The humble Mac Mini is getting a new lease on life this week, standing out among the handful of Apple devices the tech giant is now launching with its powerful M2 chip.
This new 20 cm by 20 cm square unit fits neatly into what’s been a bothersome gap in Apple’s computer lineup for years. Folks who wanted to use a Mac at home have previously gone for an all-in-one iMac or connected a MacBook to a bunch of peripherals.
The Mac Mini was there, but was overpriced and underpowered compared to the laptops. Last year, the company introduced the Mac Studio, which upped the power but also the price and size.
Pair the Mac Mini with Apple’s own display and accessories, or whichever ones suit your needs.
With the new Mac Mini, you can get what is essentially last year’s $1900 MacBook Air, in a tiny desktop format, for $1000. That makes it the least expensive current Mac you can get, to which you can add whatever keyboard, mouse and display you want, for a powerful and adaptable workstation.
That $1000 model’s M2 chip is more than enough for media and office tasks, plus light gaming, and makes for very snappy apps and browsing. There’s 8GB of RAM, a 256GB SSD, Gigabit Ethernet, two USB-A ports, two USB-C with Thunderbolt 4, HDMI 2.0 and a headphone jack. It’s an impressive computer for the price, able to drive two high-resolution displays, and the USB-C ports are great for making a neat desktop setup.
Of course, you can always pay more for greater capabilities, and with the Mini that includes upgrading to an M2 Pro machine with two extra Thunderbolt ports, much more powerful processing and graphics capabilities, HDMI 2.1, more RAM and faster Ethernet.
I’ve been testing out an absolutely maxed out model that would cost around $3500, with a 19-core GPU and 32GB of RAM, and while it’s more hardcore than most users would need it’s brilliant to have as an option.

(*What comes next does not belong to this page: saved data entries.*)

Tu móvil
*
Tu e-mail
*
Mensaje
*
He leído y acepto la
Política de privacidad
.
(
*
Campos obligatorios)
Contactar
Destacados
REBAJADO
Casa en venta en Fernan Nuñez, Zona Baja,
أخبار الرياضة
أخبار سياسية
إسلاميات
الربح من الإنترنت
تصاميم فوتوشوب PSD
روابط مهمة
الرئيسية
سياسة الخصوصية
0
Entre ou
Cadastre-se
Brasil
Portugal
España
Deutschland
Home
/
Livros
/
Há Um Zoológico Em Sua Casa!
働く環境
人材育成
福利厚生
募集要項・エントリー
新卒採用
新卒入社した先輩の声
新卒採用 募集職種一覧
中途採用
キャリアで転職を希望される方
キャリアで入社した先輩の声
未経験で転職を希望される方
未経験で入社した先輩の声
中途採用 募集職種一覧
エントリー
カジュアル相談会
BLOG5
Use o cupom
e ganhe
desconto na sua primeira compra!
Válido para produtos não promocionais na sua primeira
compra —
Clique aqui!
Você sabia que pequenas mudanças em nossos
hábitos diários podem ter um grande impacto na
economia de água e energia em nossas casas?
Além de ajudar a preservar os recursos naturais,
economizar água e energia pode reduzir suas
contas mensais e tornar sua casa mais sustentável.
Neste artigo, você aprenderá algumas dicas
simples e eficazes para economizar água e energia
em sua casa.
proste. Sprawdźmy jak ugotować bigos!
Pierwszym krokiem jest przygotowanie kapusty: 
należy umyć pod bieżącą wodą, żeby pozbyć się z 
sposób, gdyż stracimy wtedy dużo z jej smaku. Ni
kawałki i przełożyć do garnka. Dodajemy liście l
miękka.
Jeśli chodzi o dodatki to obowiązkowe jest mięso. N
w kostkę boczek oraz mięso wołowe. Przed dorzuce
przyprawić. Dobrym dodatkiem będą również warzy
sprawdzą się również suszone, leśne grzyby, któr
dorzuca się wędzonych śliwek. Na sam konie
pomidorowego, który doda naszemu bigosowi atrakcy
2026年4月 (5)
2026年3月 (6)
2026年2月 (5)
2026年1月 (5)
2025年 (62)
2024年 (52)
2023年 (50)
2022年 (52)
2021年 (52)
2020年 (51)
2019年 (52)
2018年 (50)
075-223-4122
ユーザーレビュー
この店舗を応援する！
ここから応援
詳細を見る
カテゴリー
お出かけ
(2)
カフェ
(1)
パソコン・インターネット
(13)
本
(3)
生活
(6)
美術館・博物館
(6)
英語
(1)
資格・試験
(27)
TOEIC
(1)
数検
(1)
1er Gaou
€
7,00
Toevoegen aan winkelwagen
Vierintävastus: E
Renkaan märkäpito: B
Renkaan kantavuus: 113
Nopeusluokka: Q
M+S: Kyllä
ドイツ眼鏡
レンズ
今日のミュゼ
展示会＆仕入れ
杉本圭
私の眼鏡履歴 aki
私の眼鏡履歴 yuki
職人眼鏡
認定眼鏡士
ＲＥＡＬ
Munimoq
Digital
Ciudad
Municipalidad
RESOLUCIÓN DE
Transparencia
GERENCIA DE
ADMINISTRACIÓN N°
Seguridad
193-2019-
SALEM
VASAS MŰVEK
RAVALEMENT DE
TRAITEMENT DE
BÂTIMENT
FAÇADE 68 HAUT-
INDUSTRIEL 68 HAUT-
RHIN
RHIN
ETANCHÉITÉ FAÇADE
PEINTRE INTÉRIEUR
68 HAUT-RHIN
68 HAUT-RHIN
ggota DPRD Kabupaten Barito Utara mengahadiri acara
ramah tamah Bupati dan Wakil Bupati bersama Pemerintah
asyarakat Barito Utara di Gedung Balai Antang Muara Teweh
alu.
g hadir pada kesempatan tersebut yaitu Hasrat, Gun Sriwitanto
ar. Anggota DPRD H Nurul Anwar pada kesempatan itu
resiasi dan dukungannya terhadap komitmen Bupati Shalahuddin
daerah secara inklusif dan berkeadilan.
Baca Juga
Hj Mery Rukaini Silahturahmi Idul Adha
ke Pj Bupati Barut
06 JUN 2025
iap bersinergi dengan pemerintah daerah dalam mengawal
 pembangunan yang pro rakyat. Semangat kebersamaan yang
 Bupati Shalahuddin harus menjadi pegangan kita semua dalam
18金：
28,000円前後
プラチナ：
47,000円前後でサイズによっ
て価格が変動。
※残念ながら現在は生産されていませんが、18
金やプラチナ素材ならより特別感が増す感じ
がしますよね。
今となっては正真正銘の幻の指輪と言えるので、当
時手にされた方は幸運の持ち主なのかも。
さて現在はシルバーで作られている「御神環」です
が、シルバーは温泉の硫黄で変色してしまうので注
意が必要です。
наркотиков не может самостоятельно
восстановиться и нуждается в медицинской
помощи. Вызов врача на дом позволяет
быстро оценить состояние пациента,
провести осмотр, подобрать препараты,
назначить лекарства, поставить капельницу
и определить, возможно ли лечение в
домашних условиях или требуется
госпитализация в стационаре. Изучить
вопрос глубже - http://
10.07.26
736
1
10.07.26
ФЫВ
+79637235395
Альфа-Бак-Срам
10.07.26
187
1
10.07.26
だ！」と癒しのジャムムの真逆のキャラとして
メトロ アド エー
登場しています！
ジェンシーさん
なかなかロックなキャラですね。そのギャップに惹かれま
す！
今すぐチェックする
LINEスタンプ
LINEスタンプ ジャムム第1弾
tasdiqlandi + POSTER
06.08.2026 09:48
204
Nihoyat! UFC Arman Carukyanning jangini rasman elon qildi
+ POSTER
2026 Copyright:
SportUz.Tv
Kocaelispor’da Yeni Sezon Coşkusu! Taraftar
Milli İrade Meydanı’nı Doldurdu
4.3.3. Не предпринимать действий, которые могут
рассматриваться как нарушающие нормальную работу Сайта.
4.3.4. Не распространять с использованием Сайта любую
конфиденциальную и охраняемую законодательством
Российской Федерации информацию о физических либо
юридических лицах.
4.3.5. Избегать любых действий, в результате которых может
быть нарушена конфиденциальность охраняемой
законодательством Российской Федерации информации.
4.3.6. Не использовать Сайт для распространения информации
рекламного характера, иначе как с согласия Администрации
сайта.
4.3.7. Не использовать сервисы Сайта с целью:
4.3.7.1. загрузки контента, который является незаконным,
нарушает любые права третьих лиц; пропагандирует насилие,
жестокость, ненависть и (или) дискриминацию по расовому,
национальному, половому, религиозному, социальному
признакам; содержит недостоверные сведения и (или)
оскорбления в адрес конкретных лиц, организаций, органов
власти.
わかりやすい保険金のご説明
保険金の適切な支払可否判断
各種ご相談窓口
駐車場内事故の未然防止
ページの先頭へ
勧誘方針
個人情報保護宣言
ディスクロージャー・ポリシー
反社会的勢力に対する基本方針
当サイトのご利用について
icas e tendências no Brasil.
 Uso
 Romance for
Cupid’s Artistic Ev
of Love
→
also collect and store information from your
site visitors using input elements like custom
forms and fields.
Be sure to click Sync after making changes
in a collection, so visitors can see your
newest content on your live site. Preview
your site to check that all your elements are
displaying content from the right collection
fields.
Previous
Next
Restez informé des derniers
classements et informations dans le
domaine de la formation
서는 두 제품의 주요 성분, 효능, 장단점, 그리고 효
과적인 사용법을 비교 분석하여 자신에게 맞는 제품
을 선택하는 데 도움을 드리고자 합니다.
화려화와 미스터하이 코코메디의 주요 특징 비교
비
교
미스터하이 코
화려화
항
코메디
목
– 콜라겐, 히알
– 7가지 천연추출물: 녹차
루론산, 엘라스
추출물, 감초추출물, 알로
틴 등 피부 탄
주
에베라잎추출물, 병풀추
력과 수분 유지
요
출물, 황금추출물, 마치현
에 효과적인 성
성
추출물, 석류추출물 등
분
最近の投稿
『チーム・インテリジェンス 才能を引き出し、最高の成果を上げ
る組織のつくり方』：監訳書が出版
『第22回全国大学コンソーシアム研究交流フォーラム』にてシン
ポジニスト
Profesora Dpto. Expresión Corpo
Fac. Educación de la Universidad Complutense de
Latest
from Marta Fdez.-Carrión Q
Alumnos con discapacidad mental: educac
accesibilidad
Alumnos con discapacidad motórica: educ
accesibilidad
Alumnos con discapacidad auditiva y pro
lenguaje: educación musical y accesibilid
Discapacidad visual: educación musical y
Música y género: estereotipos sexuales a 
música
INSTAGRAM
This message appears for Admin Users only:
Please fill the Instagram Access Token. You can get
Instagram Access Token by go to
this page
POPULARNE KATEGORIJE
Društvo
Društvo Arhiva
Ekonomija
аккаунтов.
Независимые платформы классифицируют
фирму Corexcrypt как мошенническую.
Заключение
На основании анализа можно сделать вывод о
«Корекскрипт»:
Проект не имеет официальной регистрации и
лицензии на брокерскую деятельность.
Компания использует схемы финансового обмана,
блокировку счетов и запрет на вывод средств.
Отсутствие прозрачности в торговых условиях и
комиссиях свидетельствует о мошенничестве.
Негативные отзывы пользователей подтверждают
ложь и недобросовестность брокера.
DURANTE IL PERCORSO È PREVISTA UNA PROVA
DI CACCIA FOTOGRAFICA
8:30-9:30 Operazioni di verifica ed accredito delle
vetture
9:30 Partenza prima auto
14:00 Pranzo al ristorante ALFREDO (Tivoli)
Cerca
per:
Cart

It easily drives multiple high frame rate displays, gave me performance well in excess of 60 frames per second at 1440p in every game I tested, and didn’t even spin up its cooling fans unless I was rendering multiple 4K video assets at the same time.
I’ve also been testing Apple’s fanciest Mac of early 2023; the new 16-inch MacBook Pro, which optionally comes with an M2 Max rocking 38 GPU cores and up to 96GB of RAM. None of that’s even an option on the Mac Mini, and that’s totally fine. The MacBook Pro is a huge, heavy, beautiful $7000 laptop that’s likely a godsend for a very specific cohort of creative professionals, enabling feats of processing and rendering on battery power that just a few years ago would have required a computer the size of a table and serious cooling. The Mini’s strengths lie elsewhere.
As long as you don’t need portability, the Mini is the ideal Mac to have at home, with specs that (finally) don’t feel like a compromise and the ability to fully customise your setup with the peripherals of your choosing. The starting price of $1000 feels right as an entry point into the Mac ecosystem, especially considering the previous less powerful Mini cost more. And the upgrade to the M2 Pro model, which starts at $2000, provides a great option for all but the most demanding creatives to put at the heart of their setups.